Flucht in die Wand – Review 3096 Tage

Natascha Kampuschs Gefangenschaft als Film

 

“3096 Tage” hat Natascha Kampuschs Freiheitsentzug also gedauert und so heißt auch ihre Autobiographie und deren Verfilmung. Die Geschichte ist weltweit bekannt und ebenso einfach wie unvorstellbar: Der arbeitslose Nachrichtentechniker Wolfgang Priklopil baut sich in seinem Haus in Gänserndorf ein Kellerverlies und entführt ein 10-jähriges Mädchen auf dem Schulweg. 8 Jahre später kann sie flüchten und er wirft sich vor den Zug. Die Machtbeziehung, die sich über diese lange Zeit zwischen den beiden entwickelt, ist überaus interessant. Darum dreht sich der Film. Es werden zwischen dem kurzen Prolog und Epilog in Freiheit einzelne Szenen aus der 8-jährigen Gefangenschaft erzählt, die mit Inserts einem bestimmten Tag zugeordnet werden. Es ist erstaunlich wie flüssig das gelingt. Denn die Dramaturgie dieses spektakulären Falles ist alles andere als filmisch. Die Herausforderung der Drehbuchautoren (darunter der verstorbene Produzent Bernd Eichinger) bestand dabei in der paradoxen Situation, einen klaren Rahmen und Berichte des Geschehenen zu haben, aber zugleich auch eine große Freiheit den Alltag innerhalb dieses Rahmen zu erzählen. Der moralische Spielraum ist aber im wahrsten Sinne des Wortes klein. Was wird erzählt, gezeigt? Wie lässt sich diese seltsame Beziehung inszenieren? Wenn der Peiniger dem kleinen Mädchen die Prinzessin auf der Erbse vorliest und sie ihn um einen Gute-Nacht-Kuss bittet, kann die Erzählung einer erlebten Realität leicht in bedeutungsschwangere Sinnbilder umschlagen. Regisseurin Sherry Hormann (“Wüstenblume”) überzeichnet jedoch nicht. Ihre Inszenierung bleibt betont leise und zurückhaltend auch wenn sie jene psychischen und sexuellen Vergewaltigungen zeigt, die Kampusch selbst in ihrem Buch noch ausgespart hatte. Die beiden Hauptdarsteller Antonia Campbell-Hughes und Thure Lindhardt bewältigen ihre schwierigen Aufgaben außerordentlich gut, wobei erstere die Tortur allein schon durch ihren abgemagerten Körper deutlich macht. Die Figur des Wolfgang Priklopil – glaubhaft als Muttersöhnchen und Sadist – muss trotz einiger Szenen mit seiner Mutter unverständlich bleiben. Diese Perspektive ist beabsichtigt, es ist Natascha Kampuschs Geschichte.

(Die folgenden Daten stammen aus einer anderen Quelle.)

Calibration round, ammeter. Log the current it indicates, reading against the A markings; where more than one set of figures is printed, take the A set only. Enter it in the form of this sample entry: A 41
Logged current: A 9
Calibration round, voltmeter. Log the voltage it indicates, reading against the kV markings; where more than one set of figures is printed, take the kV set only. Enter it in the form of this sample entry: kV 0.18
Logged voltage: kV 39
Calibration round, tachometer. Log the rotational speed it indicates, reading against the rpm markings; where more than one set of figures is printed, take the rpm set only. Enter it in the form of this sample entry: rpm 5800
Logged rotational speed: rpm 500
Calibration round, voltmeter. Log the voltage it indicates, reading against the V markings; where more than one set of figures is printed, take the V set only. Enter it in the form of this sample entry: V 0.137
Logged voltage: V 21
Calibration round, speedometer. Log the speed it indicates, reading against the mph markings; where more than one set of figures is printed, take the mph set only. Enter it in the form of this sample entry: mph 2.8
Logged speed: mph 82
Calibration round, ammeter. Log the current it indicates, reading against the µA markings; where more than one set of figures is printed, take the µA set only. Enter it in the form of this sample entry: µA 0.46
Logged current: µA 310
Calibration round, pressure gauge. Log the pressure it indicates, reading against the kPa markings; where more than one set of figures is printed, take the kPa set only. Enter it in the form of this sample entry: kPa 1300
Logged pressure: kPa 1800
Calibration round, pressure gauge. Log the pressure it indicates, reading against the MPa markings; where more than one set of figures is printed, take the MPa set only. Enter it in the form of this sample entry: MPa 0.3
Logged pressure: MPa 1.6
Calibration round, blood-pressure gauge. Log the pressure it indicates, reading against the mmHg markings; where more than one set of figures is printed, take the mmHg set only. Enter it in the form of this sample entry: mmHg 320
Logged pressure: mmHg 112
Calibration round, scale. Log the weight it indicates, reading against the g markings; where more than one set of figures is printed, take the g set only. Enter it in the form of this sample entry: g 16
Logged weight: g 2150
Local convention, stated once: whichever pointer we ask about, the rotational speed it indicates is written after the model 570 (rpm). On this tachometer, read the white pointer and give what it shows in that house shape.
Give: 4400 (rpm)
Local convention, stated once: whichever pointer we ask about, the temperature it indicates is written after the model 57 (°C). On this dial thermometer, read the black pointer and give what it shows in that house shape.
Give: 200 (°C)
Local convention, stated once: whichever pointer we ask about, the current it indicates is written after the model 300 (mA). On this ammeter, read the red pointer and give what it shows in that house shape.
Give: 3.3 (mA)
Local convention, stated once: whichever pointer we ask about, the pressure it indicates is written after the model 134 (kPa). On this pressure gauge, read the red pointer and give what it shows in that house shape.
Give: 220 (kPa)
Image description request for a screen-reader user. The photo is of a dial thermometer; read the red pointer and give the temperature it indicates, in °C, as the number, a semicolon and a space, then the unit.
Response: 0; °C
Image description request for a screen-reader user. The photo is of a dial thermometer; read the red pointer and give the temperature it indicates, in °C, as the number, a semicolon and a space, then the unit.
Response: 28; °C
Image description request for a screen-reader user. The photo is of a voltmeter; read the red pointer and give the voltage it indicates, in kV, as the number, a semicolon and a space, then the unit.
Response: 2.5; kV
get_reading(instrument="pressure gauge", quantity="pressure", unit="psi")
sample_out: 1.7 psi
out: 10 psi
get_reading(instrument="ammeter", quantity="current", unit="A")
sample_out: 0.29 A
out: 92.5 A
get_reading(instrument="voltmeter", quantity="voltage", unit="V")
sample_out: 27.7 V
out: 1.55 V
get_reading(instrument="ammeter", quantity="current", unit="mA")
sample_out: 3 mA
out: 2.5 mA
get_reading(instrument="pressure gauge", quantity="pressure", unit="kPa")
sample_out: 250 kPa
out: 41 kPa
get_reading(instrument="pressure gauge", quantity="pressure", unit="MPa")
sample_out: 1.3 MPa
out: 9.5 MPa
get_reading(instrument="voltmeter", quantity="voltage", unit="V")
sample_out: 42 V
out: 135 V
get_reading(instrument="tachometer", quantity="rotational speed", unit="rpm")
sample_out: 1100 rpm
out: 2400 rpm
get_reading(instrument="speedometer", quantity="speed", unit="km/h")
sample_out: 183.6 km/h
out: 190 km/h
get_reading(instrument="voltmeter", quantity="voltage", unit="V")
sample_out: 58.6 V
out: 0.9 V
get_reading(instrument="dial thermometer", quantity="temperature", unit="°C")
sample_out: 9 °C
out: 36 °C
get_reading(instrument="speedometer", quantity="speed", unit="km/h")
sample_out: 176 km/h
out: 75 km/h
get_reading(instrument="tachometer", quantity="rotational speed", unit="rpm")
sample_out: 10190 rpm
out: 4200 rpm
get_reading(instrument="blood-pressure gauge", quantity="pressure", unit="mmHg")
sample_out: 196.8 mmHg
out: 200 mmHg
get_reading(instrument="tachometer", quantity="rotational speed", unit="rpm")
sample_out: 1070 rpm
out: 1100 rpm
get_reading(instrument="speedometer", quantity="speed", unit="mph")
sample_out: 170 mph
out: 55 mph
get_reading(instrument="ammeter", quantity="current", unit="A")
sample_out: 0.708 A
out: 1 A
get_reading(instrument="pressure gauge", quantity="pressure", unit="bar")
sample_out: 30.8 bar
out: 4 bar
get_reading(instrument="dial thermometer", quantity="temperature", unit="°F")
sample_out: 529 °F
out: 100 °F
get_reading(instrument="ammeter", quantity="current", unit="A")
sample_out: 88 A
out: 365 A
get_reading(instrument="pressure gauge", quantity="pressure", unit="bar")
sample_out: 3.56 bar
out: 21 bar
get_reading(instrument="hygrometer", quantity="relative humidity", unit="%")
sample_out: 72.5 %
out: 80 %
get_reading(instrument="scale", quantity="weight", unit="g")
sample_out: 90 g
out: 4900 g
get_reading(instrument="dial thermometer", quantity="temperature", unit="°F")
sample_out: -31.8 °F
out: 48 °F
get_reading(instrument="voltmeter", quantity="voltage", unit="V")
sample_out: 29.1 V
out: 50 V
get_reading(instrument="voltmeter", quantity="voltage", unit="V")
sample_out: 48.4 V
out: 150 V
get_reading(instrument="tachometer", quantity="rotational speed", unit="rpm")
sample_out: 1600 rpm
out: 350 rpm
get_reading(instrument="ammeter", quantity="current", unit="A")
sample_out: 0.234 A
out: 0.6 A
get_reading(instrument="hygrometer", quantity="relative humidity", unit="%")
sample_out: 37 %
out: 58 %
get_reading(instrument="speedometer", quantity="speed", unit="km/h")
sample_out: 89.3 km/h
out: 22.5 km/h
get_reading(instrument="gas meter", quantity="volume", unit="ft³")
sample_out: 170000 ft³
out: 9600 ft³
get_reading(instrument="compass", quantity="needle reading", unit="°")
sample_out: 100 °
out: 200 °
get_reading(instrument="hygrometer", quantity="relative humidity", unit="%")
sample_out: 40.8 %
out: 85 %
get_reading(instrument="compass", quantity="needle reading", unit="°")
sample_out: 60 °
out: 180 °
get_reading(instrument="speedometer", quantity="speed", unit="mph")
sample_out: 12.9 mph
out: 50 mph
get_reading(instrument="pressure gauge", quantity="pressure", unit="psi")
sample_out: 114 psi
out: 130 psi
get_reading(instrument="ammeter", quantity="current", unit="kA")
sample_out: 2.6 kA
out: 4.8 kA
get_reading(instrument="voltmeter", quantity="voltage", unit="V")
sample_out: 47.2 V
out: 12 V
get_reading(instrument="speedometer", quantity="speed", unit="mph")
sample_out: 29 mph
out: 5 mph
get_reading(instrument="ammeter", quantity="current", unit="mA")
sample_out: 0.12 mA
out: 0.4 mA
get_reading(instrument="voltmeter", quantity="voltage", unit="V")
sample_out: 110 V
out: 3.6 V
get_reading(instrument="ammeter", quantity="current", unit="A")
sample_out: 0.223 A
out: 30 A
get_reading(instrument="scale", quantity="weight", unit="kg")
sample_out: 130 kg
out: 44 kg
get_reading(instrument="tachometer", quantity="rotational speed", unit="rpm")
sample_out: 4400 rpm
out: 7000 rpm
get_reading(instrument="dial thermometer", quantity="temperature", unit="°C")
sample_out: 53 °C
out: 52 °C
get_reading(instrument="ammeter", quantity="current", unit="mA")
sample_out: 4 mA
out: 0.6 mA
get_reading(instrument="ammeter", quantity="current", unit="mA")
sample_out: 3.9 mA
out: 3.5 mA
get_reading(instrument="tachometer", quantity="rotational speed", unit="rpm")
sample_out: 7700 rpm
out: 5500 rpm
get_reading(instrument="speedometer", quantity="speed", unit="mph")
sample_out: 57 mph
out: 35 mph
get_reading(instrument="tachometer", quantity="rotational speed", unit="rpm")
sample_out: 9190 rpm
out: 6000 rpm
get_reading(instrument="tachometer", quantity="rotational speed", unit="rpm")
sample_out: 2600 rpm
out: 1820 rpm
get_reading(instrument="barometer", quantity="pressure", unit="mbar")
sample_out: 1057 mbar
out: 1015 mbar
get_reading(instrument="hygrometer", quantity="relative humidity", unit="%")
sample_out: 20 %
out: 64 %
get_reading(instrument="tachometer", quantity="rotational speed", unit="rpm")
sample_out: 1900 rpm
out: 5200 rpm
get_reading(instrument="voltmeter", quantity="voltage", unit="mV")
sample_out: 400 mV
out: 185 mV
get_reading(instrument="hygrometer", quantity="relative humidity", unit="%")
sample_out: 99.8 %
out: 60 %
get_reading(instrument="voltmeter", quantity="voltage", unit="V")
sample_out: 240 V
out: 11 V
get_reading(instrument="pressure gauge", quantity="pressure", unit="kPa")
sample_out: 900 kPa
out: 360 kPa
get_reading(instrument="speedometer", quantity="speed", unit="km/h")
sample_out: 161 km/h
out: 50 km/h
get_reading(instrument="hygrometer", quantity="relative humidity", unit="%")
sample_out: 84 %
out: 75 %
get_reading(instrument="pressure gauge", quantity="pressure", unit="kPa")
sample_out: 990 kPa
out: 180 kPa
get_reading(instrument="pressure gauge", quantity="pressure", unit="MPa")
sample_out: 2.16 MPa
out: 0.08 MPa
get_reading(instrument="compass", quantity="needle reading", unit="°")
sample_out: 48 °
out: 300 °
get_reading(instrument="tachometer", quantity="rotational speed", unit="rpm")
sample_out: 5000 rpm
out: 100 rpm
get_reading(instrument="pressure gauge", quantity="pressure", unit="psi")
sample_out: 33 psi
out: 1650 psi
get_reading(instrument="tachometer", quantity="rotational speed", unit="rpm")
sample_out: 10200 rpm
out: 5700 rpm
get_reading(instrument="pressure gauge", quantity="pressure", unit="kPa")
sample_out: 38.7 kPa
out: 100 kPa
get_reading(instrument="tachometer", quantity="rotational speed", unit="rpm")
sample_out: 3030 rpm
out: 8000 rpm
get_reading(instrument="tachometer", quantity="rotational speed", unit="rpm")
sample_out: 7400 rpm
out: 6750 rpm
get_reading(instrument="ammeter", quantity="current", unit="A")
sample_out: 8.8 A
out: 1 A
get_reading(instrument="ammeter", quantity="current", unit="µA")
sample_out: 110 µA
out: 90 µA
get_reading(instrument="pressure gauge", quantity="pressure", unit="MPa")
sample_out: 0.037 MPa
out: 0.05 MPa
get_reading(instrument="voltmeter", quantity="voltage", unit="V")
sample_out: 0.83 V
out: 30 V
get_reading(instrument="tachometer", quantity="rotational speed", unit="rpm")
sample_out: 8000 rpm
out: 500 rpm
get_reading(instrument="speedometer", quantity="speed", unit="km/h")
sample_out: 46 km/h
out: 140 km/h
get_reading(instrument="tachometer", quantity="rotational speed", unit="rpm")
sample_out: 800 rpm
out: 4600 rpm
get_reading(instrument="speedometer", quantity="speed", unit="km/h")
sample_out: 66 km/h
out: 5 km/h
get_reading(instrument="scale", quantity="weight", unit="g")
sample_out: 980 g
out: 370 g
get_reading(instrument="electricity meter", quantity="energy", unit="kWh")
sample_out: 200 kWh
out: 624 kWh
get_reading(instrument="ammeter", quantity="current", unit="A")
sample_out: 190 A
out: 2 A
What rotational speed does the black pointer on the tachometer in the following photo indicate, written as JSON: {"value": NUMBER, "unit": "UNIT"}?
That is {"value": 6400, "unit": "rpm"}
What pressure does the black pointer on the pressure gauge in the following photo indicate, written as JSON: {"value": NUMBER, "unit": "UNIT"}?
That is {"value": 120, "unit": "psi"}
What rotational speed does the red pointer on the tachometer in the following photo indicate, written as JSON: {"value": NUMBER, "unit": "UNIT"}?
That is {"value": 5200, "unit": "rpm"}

Auch die Bilder von Michael Ballhaus sind von einigen Ausnahmen abgesehen ruhig und alltäglich, das biedere Wiener Vorstadt-Häuschen mit Kellerverlies bleibt unscheinbar. Lediglich auf der Tonebene kommen gezielt Effekte zum Einsatz. Der Film geht bewusst nicht an die Grenzen, will weder Tränen und Drama noch Ekel und Klaustrophobie provozieren, bleibt in einer sicheren berichtenden Distanz. Diese extreme Geschichte funktioniert auch ohne filmische Extreme. Die Mischung aus Voyeurismus und Abscheu, die den Medienberichten solcher Verbrechen zu eigen ist, wird hier nicht bedient. “3096 Tage” ist ein unspektakulärer Film. Und vielleicht ist das auch gut so.